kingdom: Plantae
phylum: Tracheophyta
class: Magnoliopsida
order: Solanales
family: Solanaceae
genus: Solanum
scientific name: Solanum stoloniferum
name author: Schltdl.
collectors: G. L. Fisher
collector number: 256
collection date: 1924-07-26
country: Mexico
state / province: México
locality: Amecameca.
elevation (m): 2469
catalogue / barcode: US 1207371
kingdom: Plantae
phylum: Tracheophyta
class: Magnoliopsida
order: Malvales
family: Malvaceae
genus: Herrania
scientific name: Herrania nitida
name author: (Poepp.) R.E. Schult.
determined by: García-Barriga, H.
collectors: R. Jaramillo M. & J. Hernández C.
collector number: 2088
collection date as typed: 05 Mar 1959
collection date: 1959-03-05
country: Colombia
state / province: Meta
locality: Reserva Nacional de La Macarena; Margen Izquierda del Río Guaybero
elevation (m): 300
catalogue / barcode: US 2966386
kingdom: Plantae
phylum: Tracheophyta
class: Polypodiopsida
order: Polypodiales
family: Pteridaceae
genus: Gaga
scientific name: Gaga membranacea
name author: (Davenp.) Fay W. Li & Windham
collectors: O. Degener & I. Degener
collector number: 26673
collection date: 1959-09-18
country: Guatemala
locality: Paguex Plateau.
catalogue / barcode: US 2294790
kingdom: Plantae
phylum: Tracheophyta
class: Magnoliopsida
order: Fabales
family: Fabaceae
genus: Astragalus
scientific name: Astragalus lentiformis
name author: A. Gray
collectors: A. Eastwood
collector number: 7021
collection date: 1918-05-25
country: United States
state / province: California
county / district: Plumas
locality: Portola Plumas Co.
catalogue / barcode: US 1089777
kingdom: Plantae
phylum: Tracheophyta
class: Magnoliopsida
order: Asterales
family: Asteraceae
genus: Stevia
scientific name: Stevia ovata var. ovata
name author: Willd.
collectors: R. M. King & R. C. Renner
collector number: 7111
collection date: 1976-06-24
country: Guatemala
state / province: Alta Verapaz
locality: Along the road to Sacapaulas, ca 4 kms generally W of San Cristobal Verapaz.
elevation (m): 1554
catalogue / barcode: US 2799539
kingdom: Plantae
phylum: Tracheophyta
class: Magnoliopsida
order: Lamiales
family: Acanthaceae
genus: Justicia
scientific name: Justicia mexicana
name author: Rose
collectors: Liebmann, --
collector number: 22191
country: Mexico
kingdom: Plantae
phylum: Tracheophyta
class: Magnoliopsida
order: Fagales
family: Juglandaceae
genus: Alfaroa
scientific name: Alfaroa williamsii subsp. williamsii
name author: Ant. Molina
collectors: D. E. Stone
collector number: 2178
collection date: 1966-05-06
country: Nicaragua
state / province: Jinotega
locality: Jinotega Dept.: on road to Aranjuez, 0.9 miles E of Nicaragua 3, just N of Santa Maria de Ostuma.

■ Exercise requirements: Put every line of the items above into a JSON list of strings, one string per line, and leave out any blank lines.

■ Output for this task:
[
  "kingdom: Plantae",
  "phylum: Tracheophyta",
  "class: Magnoliopsida",
  "order: Solanales",
  "family: Solanaceae",
  "genus: Solanum",
  "scientific name: Solanum stoloniferum",
  "name author: Schltdl.",
  "collectors: G. L. Fisher",
  "collector number: 256",
  "collection date: 1924-07-26",
  "country: Mexico",
  "state / province: México",
  "locality: Amecameca.",
  "elevation (m): 2469",
  "catalogue / barcode: US 1207371",
  "kingdom: Plantae",
  "phylum: Tracheophyta",
  "class: Magnoliopsida",
  "order: Malvales",
  "family: Malvaceae",
  "genus: Herrania",
  "scientific name: Herrania nitida",
  "name author: (Poepp.) R.E. Schult.",
  "determined by: García-Barriga, H.",
  "collectors: R. Jaramillo M. & J. Hernández C.",
  "collector number: 2088",
  "collection date as typed: 05 Mar 1959",
  "collection date: 1959-03-05",
  "country: Colombia",
  "state / province: Meta",
  "locality: Reserva Nacional de La Macarena; Margen Izquierda del Río Guaybero",
  "elevation (m): 300",
  "catalogue / barcode: US 2966386",
  "kingdom: Plantae",
  "phylum: Tracheophyta",
  "class: Polypodiopsida",
  "order: Polypodiales",
  "family: Pteridaceae",
  "genus: Gaga",
  "scientific name: Gaga membranacea",
  "name author: (Davenp.) Fay W. Li & Windham",
  "collectors: O. Degener & I. Degener",
  "collector number: 26673",
  "collection date: 1959-09-18",
  "country: Guatemala",
  "locality: Paguex Plateau.",
  "catalogue / barcode: US 2294790",
  "kingdom: Plantae",
  "phylum: Tracheophyta",
  "class: Magnoliopsida",
  "order: Fabales",
  "family: Fabaceae",
  "genus: Astragalus",
  "scientific name: Astragalus lentiformis",
  "name author: A. Gray",
  "collectors: A. Eastwood",
  "collector number: 7021",
  "collection date: 1918-05-25",
  "country: United States",
  "state / province: California",
  "county / district: Plumas",
  "locality: Portola Plumas Co.",
  "catalogue / barcode: US 1089777",
  "kingdom: Plantae",
  "phylum: Tracheophyta",
  "class: Magnoliopsida",
  "order: Asterales",
  "family: Asteraceae",
  "genus: Stevia",
  "scientific name: Stevia ovata var. ovata",
  "name author: Willd.",
  "collectors: R. M. King & R. C. Renner",
  "collector number: 7111",
  "collection date: 1976-06-24",
  "country: Guatemala",
  "state / province: Alta Verapaz",
  "locality: Along the road to Sacapaulas, ca 4 kms generally W of San Cristobal Verapaz.",
  "elevation (m): 1554",
  "catalogue / barcode: US 2799539",
  "kingdom: Plantae",
  "phylum: Tracheophyta",
  "class: Magnoliopsida",
  "order: Lamiales",
  "family: Acanthaceae",
  "genus: Justicia",
  "scientific name: Justicia mexicana",
  "name author: Rose",
  "collectors: Liebmann, --",
  "collector number: 22191",
  "country: Mexico",
  "kingdom: Plantae",
  "phylum: Tracheophyta",
  "class: Magnoliopsida",
  "order: Fagales",
  "family: Juglandaceae",
  "genus: Alfaroa",
  "scientific name: Alfaroa williamsii subsp. williamsii",
  "name author: Ant. Molina",
  "collectors: D. E. Stone",
  "collector number: 2178",
  "collection date: 1966-05-06",
  "country: Nicaragua",
  "state / province: Jinotega",
  "locality: Jinotega Dept.: on road to Aranjuez, 0.9 miles E of Nicaragua 3, just N of Santa Maria de Ostuma."
]